* [Document text]
· · · ·

James R. LOWELL, December 11, 1845, protesting America’s war with Mexico, wrote:
“Once to every man and nation comes the moment to decide, In the strife of Truth with Falsehood, for the good or evil side; Some great cause, God’s new Messiah, offering each the bloom or blight, Parts the goats upon the left hand, and the sheep upon the right, And the choice goes by forever ‘twixt that darkness and that light”.
“Hast thou chosen, O my people, on whose party thou shalt stand, Ere the Doom from its worn sandals shakes the dust against our land? Though the cause of Evil prosper, yet ‘tis Truth alone is strong, And, albeit she wander outcast now, I see around her throng”.
“Truth forever on the scaffold, Wrong forever on the throne,—Yet that scaffold sways the future, and, behind the dim unknown, Standeth God within the shadow, keeping watch above his own”.
Those of you with more than just a casual knowledge of the speeches of Dr. Martin Luther King, Jr. know that he would frequently incorporate the last verse of this poem of Lowell in several of his speeches.
Victor Hugo, in his Les Miserables, said: More powerful than the March of Mighty Armies is ‘An Idea Whose Time Has Come’”. This too Dr. King would reference/
Many readers or our blogs know that we had the privilege, for seven and a half years, of working first, as a political adviser then personal lawyer and draft speechwriter for Dr. Martin Luther King Jr. In our Memoirs, (Working Title): A PENCIL AND A DOLLAR BIILL-Reflections of An African American During and Eight Decade Journey, we describe in detail our meeting and almost five hour discussion with Dr. King in connection with the drafting a “Statement” he planned it issue to the press on the Pres. JFK’s assassination.

· · · ·

Dataset entries

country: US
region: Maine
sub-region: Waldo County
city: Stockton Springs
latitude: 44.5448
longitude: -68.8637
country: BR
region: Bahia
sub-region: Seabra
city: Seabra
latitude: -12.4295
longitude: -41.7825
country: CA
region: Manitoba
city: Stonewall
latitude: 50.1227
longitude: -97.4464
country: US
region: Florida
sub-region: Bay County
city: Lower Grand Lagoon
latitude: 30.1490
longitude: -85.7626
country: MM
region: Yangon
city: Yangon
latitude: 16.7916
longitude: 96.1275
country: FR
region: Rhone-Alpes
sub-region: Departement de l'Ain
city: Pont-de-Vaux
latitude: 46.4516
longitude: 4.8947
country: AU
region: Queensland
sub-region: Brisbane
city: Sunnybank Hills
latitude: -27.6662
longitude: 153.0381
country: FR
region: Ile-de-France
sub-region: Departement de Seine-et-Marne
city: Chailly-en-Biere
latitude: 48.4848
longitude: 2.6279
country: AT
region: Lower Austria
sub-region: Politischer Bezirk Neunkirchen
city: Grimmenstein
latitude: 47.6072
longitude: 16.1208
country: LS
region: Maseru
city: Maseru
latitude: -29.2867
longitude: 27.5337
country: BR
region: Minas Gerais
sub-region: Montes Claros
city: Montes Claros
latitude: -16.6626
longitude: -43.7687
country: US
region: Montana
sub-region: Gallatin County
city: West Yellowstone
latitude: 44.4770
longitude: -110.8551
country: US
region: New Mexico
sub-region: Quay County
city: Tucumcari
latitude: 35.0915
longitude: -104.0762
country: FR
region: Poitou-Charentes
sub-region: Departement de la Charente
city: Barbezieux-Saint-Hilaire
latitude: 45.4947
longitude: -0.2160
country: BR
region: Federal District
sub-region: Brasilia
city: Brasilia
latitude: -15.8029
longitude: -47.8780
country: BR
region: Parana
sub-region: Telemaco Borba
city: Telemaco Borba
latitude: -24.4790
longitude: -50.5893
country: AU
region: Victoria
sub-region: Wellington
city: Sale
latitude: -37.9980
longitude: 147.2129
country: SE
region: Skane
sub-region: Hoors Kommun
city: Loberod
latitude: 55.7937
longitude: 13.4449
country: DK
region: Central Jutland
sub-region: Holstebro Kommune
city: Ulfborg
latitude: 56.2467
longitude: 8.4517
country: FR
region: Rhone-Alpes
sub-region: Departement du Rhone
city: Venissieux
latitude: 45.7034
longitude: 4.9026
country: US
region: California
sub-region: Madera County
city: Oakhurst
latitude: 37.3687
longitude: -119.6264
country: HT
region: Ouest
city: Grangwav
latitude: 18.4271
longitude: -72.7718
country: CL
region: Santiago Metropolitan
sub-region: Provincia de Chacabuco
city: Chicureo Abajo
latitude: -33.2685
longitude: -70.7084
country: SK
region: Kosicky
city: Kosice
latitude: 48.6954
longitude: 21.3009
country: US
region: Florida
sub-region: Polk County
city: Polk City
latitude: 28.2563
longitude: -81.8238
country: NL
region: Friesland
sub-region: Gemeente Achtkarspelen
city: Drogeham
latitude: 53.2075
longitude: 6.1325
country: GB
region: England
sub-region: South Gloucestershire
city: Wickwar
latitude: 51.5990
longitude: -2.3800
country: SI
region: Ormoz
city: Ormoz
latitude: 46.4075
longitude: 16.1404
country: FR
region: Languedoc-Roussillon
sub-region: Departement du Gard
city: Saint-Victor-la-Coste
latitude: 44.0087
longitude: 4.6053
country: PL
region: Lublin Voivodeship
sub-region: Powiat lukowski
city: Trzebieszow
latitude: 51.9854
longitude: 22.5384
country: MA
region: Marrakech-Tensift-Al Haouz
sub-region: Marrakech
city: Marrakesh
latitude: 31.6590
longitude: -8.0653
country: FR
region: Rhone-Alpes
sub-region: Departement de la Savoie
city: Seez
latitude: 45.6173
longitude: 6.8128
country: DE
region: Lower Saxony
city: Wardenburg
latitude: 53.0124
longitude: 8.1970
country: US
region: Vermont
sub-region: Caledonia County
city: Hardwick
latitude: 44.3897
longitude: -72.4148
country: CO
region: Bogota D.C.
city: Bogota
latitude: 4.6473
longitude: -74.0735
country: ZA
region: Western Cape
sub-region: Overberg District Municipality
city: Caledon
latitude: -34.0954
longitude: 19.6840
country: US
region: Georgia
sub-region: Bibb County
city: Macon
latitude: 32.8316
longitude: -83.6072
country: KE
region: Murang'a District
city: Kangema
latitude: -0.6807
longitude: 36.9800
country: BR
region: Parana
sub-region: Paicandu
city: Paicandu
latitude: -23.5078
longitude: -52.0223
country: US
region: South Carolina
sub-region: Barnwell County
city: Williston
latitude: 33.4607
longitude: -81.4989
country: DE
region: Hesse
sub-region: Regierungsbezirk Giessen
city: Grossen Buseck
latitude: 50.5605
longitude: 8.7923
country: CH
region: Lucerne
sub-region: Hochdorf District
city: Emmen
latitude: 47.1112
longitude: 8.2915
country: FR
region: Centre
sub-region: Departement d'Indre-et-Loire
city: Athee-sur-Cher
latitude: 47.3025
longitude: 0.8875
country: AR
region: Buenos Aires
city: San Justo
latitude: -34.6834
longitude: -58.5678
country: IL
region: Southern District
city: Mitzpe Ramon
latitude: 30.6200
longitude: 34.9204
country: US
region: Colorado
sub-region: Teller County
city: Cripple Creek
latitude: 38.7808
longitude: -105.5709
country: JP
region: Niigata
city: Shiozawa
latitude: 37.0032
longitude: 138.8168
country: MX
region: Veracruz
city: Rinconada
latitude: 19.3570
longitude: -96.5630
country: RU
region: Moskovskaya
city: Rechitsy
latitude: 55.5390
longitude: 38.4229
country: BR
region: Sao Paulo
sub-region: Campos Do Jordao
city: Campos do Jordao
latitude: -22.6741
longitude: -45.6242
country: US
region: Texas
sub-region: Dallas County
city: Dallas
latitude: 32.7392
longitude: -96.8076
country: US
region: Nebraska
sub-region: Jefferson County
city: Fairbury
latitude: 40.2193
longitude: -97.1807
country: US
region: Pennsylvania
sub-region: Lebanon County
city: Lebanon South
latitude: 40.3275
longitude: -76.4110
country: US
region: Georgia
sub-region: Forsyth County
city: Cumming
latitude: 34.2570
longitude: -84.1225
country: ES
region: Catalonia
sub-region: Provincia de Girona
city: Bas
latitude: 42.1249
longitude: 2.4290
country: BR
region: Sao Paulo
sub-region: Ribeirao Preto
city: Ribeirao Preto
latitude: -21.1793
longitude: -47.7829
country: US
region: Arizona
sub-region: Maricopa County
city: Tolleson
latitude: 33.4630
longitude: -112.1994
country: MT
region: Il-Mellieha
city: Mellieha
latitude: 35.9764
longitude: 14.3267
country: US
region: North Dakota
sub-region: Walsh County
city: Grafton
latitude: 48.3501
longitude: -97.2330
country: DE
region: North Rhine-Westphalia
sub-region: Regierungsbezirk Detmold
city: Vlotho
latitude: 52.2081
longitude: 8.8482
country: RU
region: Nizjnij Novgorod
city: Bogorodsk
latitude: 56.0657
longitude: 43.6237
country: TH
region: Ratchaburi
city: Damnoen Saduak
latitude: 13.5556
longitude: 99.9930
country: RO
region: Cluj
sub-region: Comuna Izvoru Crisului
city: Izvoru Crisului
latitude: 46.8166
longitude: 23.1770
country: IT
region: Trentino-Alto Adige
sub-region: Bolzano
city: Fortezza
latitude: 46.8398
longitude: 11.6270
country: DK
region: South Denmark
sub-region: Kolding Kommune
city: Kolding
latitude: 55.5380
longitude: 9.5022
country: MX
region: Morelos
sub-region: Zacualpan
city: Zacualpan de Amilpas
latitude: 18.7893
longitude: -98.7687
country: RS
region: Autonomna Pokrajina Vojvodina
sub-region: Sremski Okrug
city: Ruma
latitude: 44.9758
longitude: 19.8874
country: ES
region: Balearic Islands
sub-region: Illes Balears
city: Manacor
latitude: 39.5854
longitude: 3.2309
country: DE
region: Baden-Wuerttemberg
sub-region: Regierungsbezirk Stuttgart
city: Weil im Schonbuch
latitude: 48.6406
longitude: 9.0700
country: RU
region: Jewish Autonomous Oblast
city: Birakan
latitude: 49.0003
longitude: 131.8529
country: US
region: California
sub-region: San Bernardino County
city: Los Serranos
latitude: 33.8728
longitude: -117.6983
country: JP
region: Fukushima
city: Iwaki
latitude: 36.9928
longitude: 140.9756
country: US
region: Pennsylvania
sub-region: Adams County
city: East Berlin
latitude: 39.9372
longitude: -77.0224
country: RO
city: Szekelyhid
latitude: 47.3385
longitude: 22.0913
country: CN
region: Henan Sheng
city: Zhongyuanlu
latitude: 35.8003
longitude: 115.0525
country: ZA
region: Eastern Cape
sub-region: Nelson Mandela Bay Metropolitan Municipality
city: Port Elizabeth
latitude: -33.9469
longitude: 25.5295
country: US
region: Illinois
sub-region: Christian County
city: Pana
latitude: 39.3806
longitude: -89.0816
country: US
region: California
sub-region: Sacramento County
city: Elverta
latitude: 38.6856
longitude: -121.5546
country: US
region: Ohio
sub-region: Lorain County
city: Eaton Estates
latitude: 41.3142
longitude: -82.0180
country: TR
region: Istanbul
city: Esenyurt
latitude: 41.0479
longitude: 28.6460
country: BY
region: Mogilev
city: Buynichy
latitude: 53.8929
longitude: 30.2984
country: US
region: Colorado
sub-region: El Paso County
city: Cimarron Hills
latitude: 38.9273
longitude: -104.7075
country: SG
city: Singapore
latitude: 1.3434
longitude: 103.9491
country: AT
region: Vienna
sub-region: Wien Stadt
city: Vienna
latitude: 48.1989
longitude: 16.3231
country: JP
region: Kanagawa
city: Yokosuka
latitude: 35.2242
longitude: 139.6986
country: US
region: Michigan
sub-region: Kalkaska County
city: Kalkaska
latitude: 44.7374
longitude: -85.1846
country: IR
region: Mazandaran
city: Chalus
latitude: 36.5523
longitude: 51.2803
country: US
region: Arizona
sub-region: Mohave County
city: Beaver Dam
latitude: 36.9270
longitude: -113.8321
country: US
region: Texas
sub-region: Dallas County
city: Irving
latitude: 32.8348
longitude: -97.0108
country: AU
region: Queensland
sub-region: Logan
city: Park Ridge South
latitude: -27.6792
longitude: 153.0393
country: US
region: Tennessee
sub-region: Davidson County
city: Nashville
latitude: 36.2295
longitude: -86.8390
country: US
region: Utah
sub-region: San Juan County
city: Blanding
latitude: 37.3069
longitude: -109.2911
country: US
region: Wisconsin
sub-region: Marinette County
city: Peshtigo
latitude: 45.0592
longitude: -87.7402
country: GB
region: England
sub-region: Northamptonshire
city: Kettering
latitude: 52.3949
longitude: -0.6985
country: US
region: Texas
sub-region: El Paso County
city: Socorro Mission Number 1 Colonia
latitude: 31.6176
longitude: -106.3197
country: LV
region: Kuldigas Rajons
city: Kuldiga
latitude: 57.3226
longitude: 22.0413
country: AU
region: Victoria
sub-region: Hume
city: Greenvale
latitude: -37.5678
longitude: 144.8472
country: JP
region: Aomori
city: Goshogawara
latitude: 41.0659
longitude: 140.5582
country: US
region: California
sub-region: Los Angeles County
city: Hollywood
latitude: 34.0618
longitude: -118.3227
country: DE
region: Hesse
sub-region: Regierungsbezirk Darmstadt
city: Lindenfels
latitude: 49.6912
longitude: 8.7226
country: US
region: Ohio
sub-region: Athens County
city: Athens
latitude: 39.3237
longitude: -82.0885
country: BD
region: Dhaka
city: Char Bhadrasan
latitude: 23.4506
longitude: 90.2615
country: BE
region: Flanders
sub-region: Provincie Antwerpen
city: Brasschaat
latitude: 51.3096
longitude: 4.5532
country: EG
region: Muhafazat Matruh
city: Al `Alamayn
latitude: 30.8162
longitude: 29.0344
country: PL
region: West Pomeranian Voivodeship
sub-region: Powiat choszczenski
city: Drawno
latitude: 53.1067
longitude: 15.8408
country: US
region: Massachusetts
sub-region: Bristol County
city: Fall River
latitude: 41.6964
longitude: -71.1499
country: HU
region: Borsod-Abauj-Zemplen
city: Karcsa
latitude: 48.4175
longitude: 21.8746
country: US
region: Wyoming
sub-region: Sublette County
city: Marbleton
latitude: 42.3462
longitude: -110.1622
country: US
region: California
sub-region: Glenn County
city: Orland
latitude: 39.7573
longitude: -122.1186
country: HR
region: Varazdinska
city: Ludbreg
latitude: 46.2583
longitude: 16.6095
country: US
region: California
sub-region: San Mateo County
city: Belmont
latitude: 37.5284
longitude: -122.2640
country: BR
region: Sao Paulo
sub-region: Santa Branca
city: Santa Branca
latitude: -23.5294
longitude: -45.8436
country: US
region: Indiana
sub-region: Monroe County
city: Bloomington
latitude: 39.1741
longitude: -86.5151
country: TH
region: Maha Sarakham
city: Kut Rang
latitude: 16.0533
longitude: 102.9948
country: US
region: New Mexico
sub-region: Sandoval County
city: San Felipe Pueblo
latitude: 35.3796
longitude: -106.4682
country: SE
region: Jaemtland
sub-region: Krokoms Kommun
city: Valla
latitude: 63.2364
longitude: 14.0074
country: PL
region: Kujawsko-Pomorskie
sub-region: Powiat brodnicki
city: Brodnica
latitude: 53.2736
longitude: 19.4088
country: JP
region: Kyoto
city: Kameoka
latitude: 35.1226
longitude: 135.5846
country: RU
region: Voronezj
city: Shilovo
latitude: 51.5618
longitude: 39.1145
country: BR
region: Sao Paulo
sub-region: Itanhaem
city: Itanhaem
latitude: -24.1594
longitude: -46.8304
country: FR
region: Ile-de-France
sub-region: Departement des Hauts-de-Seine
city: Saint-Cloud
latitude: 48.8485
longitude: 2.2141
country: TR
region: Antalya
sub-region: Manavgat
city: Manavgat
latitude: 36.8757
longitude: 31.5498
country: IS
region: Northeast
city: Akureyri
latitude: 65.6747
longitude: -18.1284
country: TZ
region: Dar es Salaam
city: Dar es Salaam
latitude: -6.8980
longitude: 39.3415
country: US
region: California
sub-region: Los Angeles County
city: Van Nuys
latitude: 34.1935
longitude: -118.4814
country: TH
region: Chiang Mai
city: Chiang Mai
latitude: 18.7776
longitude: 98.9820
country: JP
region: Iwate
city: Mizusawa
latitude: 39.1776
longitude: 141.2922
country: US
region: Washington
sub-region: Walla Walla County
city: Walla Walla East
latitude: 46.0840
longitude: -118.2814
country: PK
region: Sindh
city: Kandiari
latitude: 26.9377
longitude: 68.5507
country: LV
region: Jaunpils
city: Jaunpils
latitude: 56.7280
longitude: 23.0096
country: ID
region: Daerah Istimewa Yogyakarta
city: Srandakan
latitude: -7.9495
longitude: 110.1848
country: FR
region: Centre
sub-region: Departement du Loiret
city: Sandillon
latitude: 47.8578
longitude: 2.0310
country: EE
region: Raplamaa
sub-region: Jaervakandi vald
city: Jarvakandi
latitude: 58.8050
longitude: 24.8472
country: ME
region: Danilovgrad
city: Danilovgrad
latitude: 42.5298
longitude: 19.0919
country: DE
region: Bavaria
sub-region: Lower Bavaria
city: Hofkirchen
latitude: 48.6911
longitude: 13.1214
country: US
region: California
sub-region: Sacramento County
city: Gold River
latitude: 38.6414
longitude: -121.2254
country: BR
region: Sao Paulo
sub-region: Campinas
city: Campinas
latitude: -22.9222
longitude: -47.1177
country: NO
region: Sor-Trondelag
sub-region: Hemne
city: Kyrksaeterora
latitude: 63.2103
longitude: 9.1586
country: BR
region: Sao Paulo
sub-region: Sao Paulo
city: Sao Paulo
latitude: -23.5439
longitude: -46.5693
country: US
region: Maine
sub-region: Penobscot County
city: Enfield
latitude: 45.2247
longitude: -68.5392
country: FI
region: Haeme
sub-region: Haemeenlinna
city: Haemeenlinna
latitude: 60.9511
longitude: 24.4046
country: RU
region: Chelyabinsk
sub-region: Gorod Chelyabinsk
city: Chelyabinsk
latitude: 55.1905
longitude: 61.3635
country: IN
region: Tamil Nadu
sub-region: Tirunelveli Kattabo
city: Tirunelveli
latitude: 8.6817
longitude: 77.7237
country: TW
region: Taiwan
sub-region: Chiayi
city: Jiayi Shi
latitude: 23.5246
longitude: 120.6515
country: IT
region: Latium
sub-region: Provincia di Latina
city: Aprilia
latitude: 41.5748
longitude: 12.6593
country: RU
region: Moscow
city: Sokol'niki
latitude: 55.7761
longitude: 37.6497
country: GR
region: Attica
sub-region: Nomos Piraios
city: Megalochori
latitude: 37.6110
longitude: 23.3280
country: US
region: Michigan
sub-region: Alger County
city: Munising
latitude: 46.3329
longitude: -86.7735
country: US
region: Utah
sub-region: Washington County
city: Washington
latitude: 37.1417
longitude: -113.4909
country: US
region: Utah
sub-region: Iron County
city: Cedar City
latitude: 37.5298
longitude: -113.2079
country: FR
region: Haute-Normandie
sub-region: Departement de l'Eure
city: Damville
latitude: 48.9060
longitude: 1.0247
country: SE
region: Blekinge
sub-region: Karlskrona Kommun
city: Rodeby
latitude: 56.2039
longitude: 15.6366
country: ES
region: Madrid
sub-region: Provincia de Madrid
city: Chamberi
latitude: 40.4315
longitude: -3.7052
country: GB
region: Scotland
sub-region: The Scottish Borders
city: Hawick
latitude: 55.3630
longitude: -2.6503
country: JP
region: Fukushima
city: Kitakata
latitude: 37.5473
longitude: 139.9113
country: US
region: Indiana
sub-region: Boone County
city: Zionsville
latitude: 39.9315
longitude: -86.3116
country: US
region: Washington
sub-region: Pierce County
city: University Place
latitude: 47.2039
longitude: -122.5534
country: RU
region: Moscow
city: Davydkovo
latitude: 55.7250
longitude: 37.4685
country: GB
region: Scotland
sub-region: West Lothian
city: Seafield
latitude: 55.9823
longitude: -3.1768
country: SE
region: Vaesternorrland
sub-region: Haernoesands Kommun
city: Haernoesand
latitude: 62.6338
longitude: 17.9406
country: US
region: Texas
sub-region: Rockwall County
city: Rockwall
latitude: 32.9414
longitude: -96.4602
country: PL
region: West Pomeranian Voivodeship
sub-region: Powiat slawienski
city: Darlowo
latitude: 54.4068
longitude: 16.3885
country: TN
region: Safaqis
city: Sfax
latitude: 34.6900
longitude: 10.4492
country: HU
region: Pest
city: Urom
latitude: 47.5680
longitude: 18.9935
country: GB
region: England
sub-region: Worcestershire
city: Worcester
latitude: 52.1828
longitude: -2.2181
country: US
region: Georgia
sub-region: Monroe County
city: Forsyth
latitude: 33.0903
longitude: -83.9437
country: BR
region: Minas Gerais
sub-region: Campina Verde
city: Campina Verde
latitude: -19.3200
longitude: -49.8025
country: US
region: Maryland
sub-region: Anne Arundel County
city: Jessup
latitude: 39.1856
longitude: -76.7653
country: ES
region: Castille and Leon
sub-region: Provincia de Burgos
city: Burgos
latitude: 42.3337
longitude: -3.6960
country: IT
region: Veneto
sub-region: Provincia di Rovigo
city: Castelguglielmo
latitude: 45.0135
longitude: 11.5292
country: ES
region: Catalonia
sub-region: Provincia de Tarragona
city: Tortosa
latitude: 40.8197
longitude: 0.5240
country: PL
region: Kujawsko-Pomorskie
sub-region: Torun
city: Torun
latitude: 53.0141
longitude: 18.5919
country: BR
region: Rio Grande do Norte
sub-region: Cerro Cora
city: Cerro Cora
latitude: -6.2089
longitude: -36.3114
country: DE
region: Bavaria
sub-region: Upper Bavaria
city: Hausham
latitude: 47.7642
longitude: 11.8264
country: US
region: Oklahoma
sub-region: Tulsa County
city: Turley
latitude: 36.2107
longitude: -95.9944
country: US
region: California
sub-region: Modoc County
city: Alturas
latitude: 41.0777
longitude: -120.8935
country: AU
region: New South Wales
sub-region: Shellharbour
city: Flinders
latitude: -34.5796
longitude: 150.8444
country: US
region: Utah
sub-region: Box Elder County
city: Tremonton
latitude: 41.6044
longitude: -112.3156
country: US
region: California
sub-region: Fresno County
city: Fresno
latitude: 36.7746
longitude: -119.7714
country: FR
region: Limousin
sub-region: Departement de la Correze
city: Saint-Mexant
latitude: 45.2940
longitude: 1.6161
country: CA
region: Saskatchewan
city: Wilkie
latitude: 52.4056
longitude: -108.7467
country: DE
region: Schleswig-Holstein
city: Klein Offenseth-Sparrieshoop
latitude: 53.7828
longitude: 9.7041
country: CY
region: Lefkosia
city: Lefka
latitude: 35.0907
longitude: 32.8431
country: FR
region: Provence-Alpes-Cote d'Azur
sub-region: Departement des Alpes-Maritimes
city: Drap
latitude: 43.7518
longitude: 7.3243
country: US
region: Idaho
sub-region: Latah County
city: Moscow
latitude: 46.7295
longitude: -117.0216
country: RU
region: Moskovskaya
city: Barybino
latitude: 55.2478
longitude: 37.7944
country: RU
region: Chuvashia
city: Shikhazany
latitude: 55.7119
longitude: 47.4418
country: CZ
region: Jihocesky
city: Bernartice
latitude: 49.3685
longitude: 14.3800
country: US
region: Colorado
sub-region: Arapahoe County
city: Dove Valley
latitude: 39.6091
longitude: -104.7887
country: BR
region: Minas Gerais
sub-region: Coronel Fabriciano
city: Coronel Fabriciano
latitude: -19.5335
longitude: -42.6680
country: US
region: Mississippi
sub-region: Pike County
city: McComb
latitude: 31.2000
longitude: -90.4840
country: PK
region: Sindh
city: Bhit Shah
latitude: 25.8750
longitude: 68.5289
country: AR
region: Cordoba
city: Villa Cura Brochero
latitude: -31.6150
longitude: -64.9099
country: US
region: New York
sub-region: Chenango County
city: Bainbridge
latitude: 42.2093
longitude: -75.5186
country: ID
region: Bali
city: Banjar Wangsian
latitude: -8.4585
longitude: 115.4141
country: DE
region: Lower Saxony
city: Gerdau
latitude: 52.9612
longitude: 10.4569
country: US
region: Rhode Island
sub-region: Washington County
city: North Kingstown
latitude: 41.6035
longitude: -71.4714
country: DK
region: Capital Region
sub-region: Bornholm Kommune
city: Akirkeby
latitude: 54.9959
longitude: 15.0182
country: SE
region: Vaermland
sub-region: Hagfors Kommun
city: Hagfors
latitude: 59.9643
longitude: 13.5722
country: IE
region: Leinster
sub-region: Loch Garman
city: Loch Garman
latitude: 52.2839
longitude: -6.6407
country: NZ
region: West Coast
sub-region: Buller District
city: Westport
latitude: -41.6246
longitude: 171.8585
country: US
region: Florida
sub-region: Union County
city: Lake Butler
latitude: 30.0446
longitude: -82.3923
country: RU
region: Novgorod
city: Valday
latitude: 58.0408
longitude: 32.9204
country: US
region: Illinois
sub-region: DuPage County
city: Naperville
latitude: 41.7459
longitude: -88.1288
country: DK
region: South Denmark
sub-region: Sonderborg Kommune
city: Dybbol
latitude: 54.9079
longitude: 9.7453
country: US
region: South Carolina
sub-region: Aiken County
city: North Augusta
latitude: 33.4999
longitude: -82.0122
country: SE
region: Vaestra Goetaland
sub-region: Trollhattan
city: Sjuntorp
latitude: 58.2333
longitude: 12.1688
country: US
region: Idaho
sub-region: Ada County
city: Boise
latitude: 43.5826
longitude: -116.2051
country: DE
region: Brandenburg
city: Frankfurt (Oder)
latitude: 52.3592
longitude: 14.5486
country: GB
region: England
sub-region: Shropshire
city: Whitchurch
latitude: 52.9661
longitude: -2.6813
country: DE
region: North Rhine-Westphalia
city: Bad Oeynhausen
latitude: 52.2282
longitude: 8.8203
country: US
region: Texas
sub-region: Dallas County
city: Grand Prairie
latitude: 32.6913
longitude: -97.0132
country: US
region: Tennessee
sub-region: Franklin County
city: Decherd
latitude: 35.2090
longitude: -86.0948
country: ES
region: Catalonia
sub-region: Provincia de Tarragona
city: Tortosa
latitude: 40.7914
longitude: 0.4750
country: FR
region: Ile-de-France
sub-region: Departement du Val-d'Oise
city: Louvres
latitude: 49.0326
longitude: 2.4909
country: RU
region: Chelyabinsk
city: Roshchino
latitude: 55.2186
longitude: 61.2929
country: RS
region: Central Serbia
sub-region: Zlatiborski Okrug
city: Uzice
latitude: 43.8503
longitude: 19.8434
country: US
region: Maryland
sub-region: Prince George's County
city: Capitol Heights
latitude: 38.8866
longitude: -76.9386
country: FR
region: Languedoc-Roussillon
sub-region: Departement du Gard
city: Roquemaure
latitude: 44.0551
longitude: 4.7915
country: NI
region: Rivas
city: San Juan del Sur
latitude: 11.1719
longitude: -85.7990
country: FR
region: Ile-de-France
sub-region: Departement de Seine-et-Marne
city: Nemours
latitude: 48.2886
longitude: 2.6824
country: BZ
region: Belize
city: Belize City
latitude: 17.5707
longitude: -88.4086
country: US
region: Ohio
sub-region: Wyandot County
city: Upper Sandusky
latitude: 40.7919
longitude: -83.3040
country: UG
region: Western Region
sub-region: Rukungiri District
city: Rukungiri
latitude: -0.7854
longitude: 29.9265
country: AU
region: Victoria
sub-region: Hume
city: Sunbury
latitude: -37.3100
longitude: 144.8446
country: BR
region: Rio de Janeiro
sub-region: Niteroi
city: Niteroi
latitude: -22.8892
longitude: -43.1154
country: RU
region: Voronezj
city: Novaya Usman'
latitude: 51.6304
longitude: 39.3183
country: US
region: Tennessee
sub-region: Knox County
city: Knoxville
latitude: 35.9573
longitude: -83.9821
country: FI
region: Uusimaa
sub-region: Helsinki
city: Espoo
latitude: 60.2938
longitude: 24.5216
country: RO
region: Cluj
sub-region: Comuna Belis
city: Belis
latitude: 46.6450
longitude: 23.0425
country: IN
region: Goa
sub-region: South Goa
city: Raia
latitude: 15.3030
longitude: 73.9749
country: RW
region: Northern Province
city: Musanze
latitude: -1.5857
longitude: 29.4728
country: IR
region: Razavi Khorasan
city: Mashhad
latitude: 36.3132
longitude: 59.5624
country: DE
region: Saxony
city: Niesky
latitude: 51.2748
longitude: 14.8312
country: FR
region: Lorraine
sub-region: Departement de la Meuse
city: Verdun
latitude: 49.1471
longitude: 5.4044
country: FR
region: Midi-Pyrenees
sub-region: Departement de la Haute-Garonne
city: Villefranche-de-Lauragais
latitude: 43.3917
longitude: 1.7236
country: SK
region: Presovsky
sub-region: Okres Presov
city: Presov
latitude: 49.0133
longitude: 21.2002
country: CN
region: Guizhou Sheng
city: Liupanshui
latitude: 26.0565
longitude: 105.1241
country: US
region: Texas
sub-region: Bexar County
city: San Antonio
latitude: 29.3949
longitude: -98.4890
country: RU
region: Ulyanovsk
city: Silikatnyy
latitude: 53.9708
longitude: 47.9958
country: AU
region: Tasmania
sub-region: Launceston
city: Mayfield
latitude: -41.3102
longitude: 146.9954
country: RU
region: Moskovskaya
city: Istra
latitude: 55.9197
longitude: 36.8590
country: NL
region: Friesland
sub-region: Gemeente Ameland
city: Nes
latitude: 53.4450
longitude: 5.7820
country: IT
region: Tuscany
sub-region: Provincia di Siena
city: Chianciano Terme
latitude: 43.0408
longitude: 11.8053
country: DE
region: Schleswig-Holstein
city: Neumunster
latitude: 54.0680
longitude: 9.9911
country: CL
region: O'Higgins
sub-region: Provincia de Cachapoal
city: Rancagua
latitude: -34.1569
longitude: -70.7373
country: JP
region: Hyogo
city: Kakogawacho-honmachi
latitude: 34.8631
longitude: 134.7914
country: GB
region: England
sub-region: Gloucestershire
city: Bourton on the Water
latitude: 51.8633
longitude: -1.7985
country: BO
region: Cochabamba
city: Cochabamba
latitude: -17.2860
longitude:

· · · ·

* [Instruction] Can you retype the post on Lowell's poem from "Those of you" up to and including "of his speeches.", keeping every word and mark unchanged? These records have nothing to do with the post on Lowell's poem.

* [Response below]
Those of you with more than just a casual knowledge of the speeches of Dr. Martin Luther King, Jr. know that he would frequently incorporate the last verse of this poem of Lowell in several of his speeches.